Although she was in a relationship, she never spoke of him. Sometimes, though, she made mention of someone from her past, Wally. It showed on her face that she still carried a torch for him, or at least very fond memories of him, whoever he was.
She had been a teacher most recently at the San Francisco Museum of Modern Art. In 1980 she would go on to teach at Mills College in Oakland. But during 1977 through 1979 she was at SSU, which proved to be my good fortune as I kept one or two of her classes in my curriculum each semester. Somewhere in that period, she took us on a field trip from Sonoma to The City to see her old stompin’ grounds. God the insight. I learned more that day than in the previous two years of poring through art book after art book. On the way back, over the Golden Gate, we stopped at her house in Larkspur, in Marin County. There was The Rose, between exhibitions. Paintings, drawings, sculpture, memorabilia, photographs, and fetish pieces were everywhere. She shared her space with us, inspired us by example. Yet I still didn’t realize how prestigious she was as a Bay Area artist, let alone that this one ton block of old school paint that had traveled all the way to New York City and back, and was destined to repeat that feat. The Rose would live on but the artist would perish in only ten years. But what about the inception of the work?
In 1958, on Fillmore Street in San Francisco, not far from The San Francisco Museum of Modern Art, lived Jay DeFeo and her husband, Wally Hedrick. He was actually a more renowned artist than she; he had hosted The Six Gallery Reading there (well eight blocks up Fillmore) three years prior. It was there and then that Allen Ginsberg first read “Howl.” Jay was there. Lawrence Ferlinghetti was there. Neal Cassady was there. There is an account of that evening in Jack Kerouac’s “Dharma Bums.” Shameless name dropping or merely history? More like the punch line. Jay began work in that second story Victorian Era flat on a rather large abstract painting in oil. In 1959, Jay DeFeo had her first major solo exhibition in SF’s Dilexi Gallery. That year her work traveled to New York’s Museum of Modern Art, along with that of Jasper Johns, Ellsworth Kelly, Louise Nevelson, Frank Stella, and Robert Rauschenberg. Oh what company ah-um. Also in that year, she became an original member of Bruce Conner’s Rat Bastard Protective Association.

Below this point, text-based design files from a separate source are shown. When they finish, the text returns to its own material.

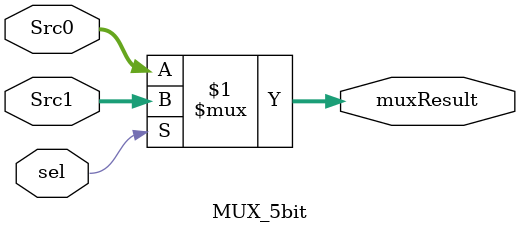
<source format=v>
module MUX_5bit (
    input [4:0] Src0,Src1,
    input sel,
    output [4:0] muxResult
);
    assign muxResult = sel?Src1:Src0;
endmodule


</source>
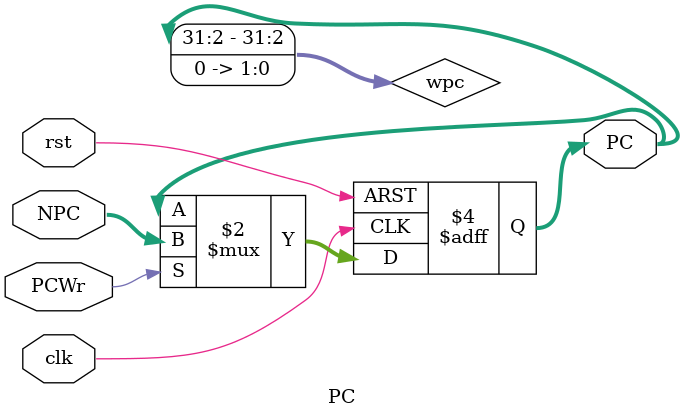
<source format=v>
module PC( clk, rst, PCWr, NPC, PC );
           
   input         clk;
   input         rst;
   input         PCWr;
   input  [31:2] NPC;
   output [31:2] PC;
   
   reg [31:2] PC;
   reg [1:0] tmp;
   wire [31:0] wpc;
   
   assign wpc = {PC,2'b00};
               
   always @(posedge clk or posedge rst) begin
      if ( rst ) 
         {PC, tmp} <= 32'h0000_3000;   
      else if ( PCWr ) 
         PC <= NPC;
   end // end always
           
endmodule

</source>
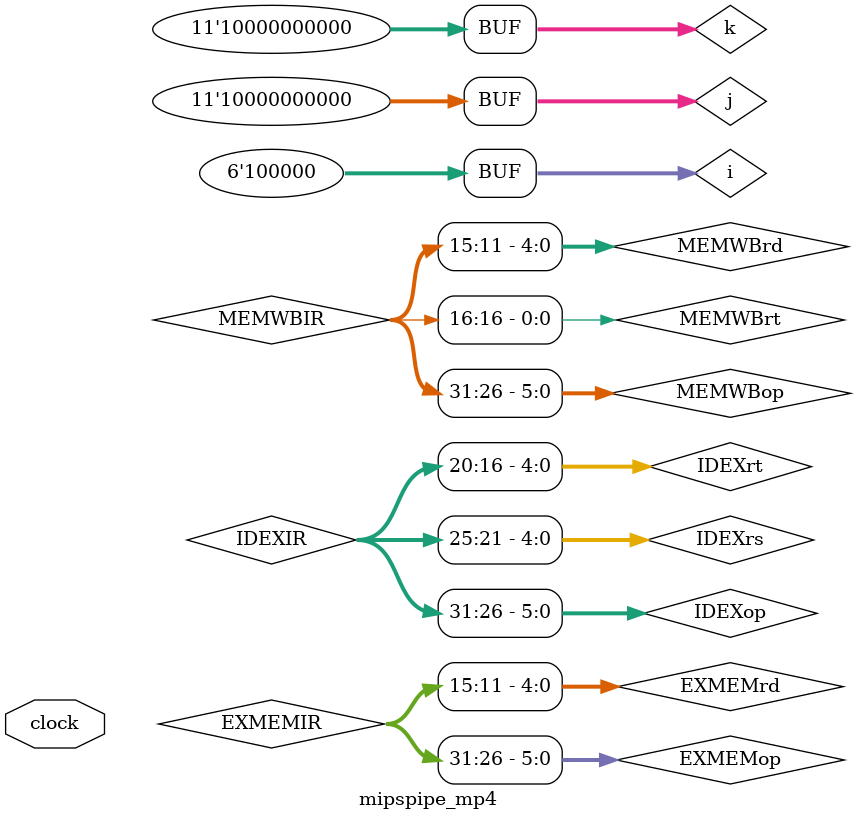
<source format=v>
module mipspipe_mp4 (clock);
  
// in_out
  input clock;

  // Instruction opcodes
  parameter LW = 6'b100011, SW = 6'b101011, BEQ = 6'b000100, nop = 32'b00000_100000, ALUop = 6'b0;
  reg [31:0] PC, Regs[0:31], IMemory[0:1023], DMemory[0:1023], // instruction and data memories
             IFIDIR, IDEXA, IDEXB, IDEXIR, EXMEMIR, EXMEMB, // pipeline latches
             EXMEMALUOut, MEMWBValue, MEMWBIR;

  wire [4:0] IDEXrs, IDEXrt, EXMEMrd, MEMWBrd; //hold register fields
  wire [5:0] EXMEMop, MEMWBop, IDEXop; //Hold opcodes
  wire [31:0] Ain, Bin;
  // declare the bypass signals
  wire takebranch, stall, bypassAfromMEM,     bypassAfromALUinWB,bypassBfromMEM, bypassBfromALUinWB,
  bypassAfromLWinWB, bypassBfromLWinWB;
  
  assign IDEXrs = IDEXIR[25:21]; // rs field
  assign IDEXrt = IDEXIR[20:16]; // rt field
  assign EXMEMrd = EXMEMIR[15:11]; // rd field
  assign MEMWBrd = MEMWBIR[15:11]; // rd field
  assign MEMWBrt = MEMWBIR[20:16]; // rt field -- for loads
  assign EXMEMop = EXMEMIR[31:26]; // opcode
  assign MEMWBop = MEMWBIR[31:26]; // opcode
  assign IDEXop = IDEXIR[31:26]; // opcode
 /*
 assign IDEXrs = IDEXIR[25:21];
 assign IDEXrt = IDEXIR[15:11]; 
 assign EXMEMrd = EXMEMIR[15:11];
 assign MEMWBrd = MEMWBIR[20:16]; 
 assign EXMEMop = EXMEMIR[31:26];
 assign MEMWBop = MEMWBIR[31:26]; 
 assign IDEXop = IDEXIR[31:26];
 */
  
 // The bypass to input A from the MEM stage for an ALU operation
 assign bypassAfromMEM = (IDEXrs == EXMEMrd) & (IDEXrs!=0) & (EXMEMop==ALUop); // yes, bypass
 // The bypass to input B from the MEM stage for an ALU operation
 assign bypassBfromMEM = (IDEXrt == EXMEMrd)&(IDEXrt!=0) & (EXMEMop==ALUop); // yes, bypass
 // The bypass to input A from the WB stage for an ALU operation
 assign bypassAfromALUinWB =( IDEXrs == MEMWBrd) & (IDEXrs!=0) & (MEMWBop==ALUop);
 // The bypass to input B from the WB stage for an ALU operation
 assign bypassBfromALUinWB = (IDEXrt == MEMWBrd) & (IDEXrt!=0) & (MEMWBop==ALUop); 
 // The bypass to input A from the WB stage for an LW operation
 assign bypassAfromLWinWB =( IDEXrs == MEMWBIR[20:16]) & (IDEXrs!=0) & (MEMWBop==LW);
 // The bypass to input B from the WB stage for an LW operation
 assign bypassBfromLWinWB = (IDEXrt == MEMWBIR[20:16]) & (IDEXrt!=0) & (MEMWBop==LW);
 // The A input to the ALU is bypassed from MEM if there is a bypass there,
 // Otherwise from WB if there is a bypass there, and otherwise comes from the IDEX register
 assign Ain = bypassAfromMEM? EXMEMALUOut :
 (bypassAfromALUinWB | bypassAfromLWinWB)? MEMWBValue : IDEXA;
 // The B input to the ALU is bypassed from MEM if there is a bypass there,
 // Otherwise from WB if there is a bypass there, and otherwise comes from the IDEX register
 assign Bin = bypassBfromMEM? EXMEMALUOut :
 (bypassBfromALUinWB | bypassBfromLWinWB)? MEMWBValue: IDEXB;
 // The signal for detecting a stall based on the use of a result from LW
 //assign stall = 0;
  assign stall = (MEMWBIR[31:26]==LW) && // source instruction is a load
 ((((IDEXop==LW)|(IDEXop==SW)) && (IDEXrs==MEMWBrd)) | // stall for address calc
((IDEXop==ALUop) && ((IDEXrs==MEMWBrd)|(IDEXrt==MEMWBrd)))); // ALU use
// Signal for a taken branch: instruction is BEQ and registers are equal
 assign takebranch = (IFIDIR[31:26]==BEQ) && (Regs[IFIDIR[25:21]]== Regs[IFIDIR[20:16]]);
  
 reg [5:0] i; //used to initialize registers
 reg [10:0] j,k; // used to initialize memories
 
 initial begin
 PC = 0;
 IFIDIR = nop; 
 IDEXIR = nop;
 EXMEMIR = nop;
 MEMWBIR = nop; // put no-ops in pipeline registers
  for (i = 0;i<=31;i = i+1) Regs[i] = i; //initialize registers--just so they aren’t don’t cares
    IMemory[0] = 32'h8ca30002;
    IMemory[1] = 32'h8c620007;
    IMemory[2] = 32'h10200003;    
    IMemory[3] = 32'h8c0b0010;
    IMemory[4] = 32'had6f0009;
    IMemory[5] = 32'h10210001;
    IMemory[6] = 32'h8ca30002;  
    IMemory[7] = 32'h8c0b0010;
    IMemory[8] = 32'h002b6020;
  for (j=9; j<=1023; j=j+1) IMemory[j] = nop; // initialize instruction memories
    
    DMemory[0] = 32'h00000000;
    DMemory[1] = 32'h0000000d;
    DMemory[2] = 32'h00000000;
    DMemory[3] = 32'h00000000;
    DMemory[4] = 32'h00000003;
    DMemory[5] = 32'hffffffff;
  for (k=6; k<=1023; k=k+1) DMemory[k] = 0; //
 end
 
 always @ (posedge clock) 
 begin
 if (~stall) begin // the first three pipeline stages stall if there is a load hazard
 if (~takebranch) begin // first instruction in the pipeline is being fetched normally
 IFIDIR <= IMemory[PC>>2];
 PC <= PC + 4;
 end else begin // a taken branch is in ID; instruction in IF is wrong; insert a no-op and reset the PC
 IFIDIR <= nop;
 PC <= PC + ({{16{IFIDIR[15]}}, IFIDIR[15:0]}<<2);
 end


 /*  
   
 // second instruction is in register fetch
 IDEXA <= Regs[IFIDIR[25:21]]; 
 IDEXB <= Regs[IFIDIR[20:16]]; // get two registers
 // third instruction is doing address calculation or ALU operation
 IDEXIR <= IFIDIR; //pass along IR

 if ((IDEXop==LW) |(IDEXop==SW)) // address calculation & copy B
 EXMEMALUOut <= IDEXA +{{16{IDEXIR[15]}}, IDEXIR[15:0]};
 else if (IDEXop==ALUop) case (IDEXIR[5:0]) //case for the various R-type instructions
 32: EXMEMALUOut <= Ain + Bin; //add operation
 default: ; //other R-type operations: subtract, SLT, etc.
 endcase
 EXMEMIR <= IDEXIR; EXMEMB <= IDEXB; //pass along the IR & B register
 end
 else EXMEMIR <= nop; //Freeze first three stages of pipeline; inject a nop into the EX output

//*/
  //*
      // DECODE: Read registers
      if (~takebranch)
      begin 
        IDEXA <= Regs[IFIDIR[25:21]];
        IDEXB <= Regs[IFIDIR[20:16]];
        IDEXIR <= IFIDIR;
      end
      else
      begin // a taken branch is in EX; instruction in ID is wrong; insert a nop
        IDEXIR <= nop;
      end
    end  // end of if(~stall) block
    else IDEXIR <= nop; // Freeze first two stages of pipeline if stalled for load hazard

    // EX: Address calculation or ALU operation
    if ((IDEXop==LW) |(IDEXop==SW)) // address calculation & copy B
      EXMEMALUOut <= Ain +{{16{IDEXIR[15]}}, IDEXIR[15:0]};
    else if (IDEXop==ALUop)
    begin
      case (IDEXIR[5:0]) // R-type instruction
        32: EXMEMALUOut <= Ain + Bin; // add operation
        default: ; // other R-type operations: subtract, SLT, etc.
      endcase
    end
   
    EXMEMIR <= IDEXIR;
    EXMEMB <= Bin; // pass along the IR & B register
//*/


 //Mem stage of pipeline
 if (EXMEMop==ALUop) MEMWBValue <= EXMEMALUOut; //pass along ALU result
 else if (EXMEMop == LW) MEMWBValue <= DMemory[EXMEMALUOut>>2];
 else if (EXMEMop == SW) DMemory[EXMEMALUOut>>2] <=EXMEMB; //store
 // the WB stage
 MEMWBIR <= EXMEMIR; //pass along IR
 if ((MEMWBop==ALUop) & (MEMWBrd != 0)) Regs[MEMWBrd] <= MEMWBValue; // ALU operation
 else if ((EXMEMop == LW)& (MEMWBIR[20:16] != 0)) Regs[MEMWBIR[20:16]] <= MEMWBValue;
 end
endmodule

</source>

In 1965, Jay and Wally broke up and were evicted from their Fillmore Street pad. Eight movers and a crane precariously moved The Rose to the Pasadena Art Museum. Bruce Conner filmed the undertaking and released it as The White Rose. It now hangs in the Whitney Museum of Modern Art on Madison Avenue in New York City. The restored version, bolstered from ruin, weighs 3050 pounds. There are many incarnations of Jay DeFeo displayed in many venues across the country as well as overseas. She died at age 60, the same age I am now; very young after all.